But they only extend so far. For example, private, secular employers invite trouble when injecting religion into the workplace.
Last year, I wrote about an employer that, according to the U.S. Equal Employment Opportunity Commission, tried to require Christian prayer meetings at work.
Here’s more from the EEOC press release:
According to the EEOC’s lawsuit, since at least June 2020, the company required all employees to attend daily employer-led Christian prayer meetings. The meetings were conducted by the company owner and included Bible readings, Christian devotionals, and solicitation of prayer requests from employees. [The] owner took roll before some of the meetings and reprimanded employees who did not attend.
And God forbid (sorry, I couldn’t resist) an employee wanted to skip a meeting. Two employees allegedly tried that. It didn’t end well.
When a construction manager asked to be excused from the prayer portion of the meetings in the fall of 2020, the defendant company refused to accommodate the employee’s religious beliefs (atheist), cut his pay, and fired him. A few months later, in January 2021, [the company] terminated a customer service representative who stopped attending the prayer meetings because the meetings conflicted with her religious beliefs (agnostic).

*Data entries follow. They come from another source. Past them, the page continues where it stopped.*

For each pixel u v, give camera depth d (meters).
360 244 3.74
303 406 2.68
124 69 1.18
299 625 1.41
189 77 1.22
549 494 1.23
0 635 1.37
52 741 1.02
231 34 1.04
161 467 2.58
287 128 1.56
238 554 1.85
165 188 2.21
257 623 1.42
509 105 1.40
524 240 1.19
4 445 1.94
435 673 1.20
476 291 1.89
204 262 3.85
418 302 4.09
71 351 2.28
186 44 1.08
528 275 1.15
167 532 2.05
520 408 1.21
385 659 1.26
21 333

Yesterday, the EEOC announced a settlement. The company agreed to pay $50,000 to the affected employees as part of a three-year consent decree, which also prohibits the company from discriminating and retaliating against employees in the future. The company will also adopt and implement a new anti-discrimination, non-retaliation, and religious accommodation policy and provide training to all managers and employees.
Including the owner.
This isn’t to say that employers need to sanitize religion from the workplace. However, employees shouldn’t have to choose between their sincerely held religious beliefs and their jobs. If private, secular employers invite religious expression, they should not proselytize, and they must accommodate employees with conflicting personal religious or spiritual views.